I figured they would release me in time to teach my Psychology of Music class that afternoon. Surely some doctor would give me digitalis or nitrates, anything so that I could get through the last two weeks of my last semester before my retirement. Wrong. I was given a blood test. This was followed by a cardiologist’s visit and a stress test, the results of which were so bad that the cardiologist, Dr. Vartan Mardigyan, told me that I was going nowhere anytime soon.
“But what am I going to do for the rest of the day?” I asked him.
“Recuperate from the stress test. Tomorrow is your angiogram.”
A surgeon, Dr. Yves Langlois, visited me the day after the angiogram. He told me that he would be operating on me the following morning. He had bumped me to the head of the line because the angiogram revealed a 95% blockage in the main artery leading into the left side of my heart. I had several other 70% blockages, and would require at least a quadruple bypass.
“You wouldn’t even have had a heart attack,” he told me, the inference being that at some time in the near future I simply would have died, probably in my sleep. Not a terrible way to go out, but I wasn’t quite ready for it.
With the exception of an atrial flutter episode that began on postop day two and ended while I was taking a nap two days later, just an hour before the doctors were going to try cardioversion (shock therapy to the heart) to reestablish my heart's normal rhythm, I recovered from the bypass about as well as could be expected. True, the leg from which the bypass veins were “harvested” is still a little sore and swollen, and my breastbone remains a little tender (they crack it during the operation). Nevertheless, I’m at home! With invaluable help from a few friends and family, I’ve managed.

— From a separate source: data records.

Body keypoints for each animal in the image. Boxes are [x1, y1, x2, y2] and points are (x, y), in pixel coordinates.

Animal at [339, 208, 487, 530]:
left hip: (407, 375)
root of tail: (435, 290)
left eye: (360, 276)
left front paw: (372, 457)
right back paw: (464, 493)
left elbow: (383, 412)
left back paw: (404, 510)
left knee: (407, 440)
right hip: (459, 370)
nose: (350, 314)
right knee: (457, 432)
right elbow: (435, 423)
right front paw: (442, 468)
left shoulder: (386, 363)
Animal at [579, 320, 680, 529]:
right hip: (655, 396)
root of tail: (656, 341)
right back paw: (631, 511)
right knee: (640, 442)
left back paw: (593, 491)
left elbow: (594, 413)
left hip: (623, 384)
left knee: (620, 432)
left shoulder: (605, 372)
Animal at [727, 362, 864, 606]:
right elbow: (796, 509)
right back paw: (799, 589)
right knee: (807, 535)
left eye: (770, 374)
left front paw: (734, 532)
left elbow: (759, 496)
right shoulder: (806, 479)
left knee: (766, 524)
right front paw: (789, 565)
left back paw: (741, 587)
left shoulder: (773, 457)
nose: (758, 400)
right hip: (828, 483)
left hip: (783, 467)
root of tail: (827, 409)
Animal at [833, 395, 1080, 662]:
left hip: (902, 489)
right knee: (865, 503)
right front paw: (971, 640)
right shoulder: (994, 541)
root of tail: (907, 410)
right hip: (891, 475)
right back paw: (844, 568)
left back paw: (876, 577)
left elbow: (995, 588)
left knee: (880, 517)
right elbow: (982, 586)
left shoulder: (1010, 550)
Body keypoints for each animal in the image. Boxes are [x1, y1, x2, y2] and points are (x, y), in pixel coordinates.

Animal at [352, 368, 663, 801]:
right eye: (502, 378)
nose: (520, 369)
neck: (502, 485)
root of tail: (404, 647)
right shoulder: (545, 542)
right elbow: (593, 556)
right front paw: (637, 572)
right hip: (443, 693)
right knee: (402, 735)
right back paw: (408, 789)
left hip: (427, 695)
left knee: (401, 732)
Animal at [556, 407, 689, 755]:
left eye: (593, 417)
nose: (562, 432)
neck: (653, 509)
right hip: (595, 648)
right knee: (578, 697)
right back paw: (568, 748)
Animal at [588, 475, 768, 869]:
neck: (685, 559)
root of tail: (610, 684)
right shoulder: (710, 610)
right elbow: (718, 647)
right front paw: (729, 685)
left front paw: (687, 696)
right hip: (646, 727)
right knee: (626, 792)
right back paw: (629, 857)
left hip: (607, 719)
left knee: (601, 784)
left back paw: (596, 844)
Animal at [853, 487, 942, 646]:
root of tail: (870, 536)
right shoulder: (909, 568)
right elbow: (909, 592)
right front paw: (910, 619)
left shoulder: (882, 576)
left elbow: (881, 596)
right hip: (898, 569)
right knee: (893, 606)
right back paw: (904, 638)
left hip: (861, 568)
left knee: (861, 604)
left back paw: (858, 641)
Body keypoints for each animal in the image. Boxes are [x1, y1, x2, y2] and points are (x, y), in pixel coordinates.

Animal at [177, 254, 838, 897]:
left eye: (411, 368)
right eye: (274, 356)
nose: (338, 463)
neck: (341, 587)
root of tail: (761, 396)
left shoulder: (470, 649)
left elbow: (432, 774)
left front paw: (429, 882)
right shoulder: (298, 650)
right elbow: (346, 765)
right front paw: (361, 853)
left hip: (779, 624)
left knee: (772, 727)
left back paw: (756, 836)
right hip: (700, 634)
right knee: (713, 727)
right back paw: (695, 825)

I write this in the hope that there may be at least one person reading it who recognizes in him- or herself similar symptoms. If you do, please, don’t wait to get help! If your symptoms seem to be getting worse, go to a hospital emergency room today. If they have been stable for a while, arrange to take a stress test as soon as possible.
I learned many other things from my hospital stay, such as how wonderfully competent the orderlies, nurses, and doctors at the Jewish General are; how it helps to learn their names as quickly as possible; how you might as well pay no attention to conversations between two nurses concerning your condition, because as personal as such conversations are, they go on forever and will bore the hell out of you. Get through the nights by listening to your favourite music. Stay off the internet at night. Above all, think twice before reading Murakami’s The Wind-Up Bird Chronicle at 3:30 A.M. In particular, avoid reading the most terrifying passage I had ever come across in literature, in which a Mongolian soldier skins alive a Japanese agent. It’s not an effective means for overcoming hospital-induced insomnia. The Wind-Up Bird Chronicle is a great book, however—more about it some other time.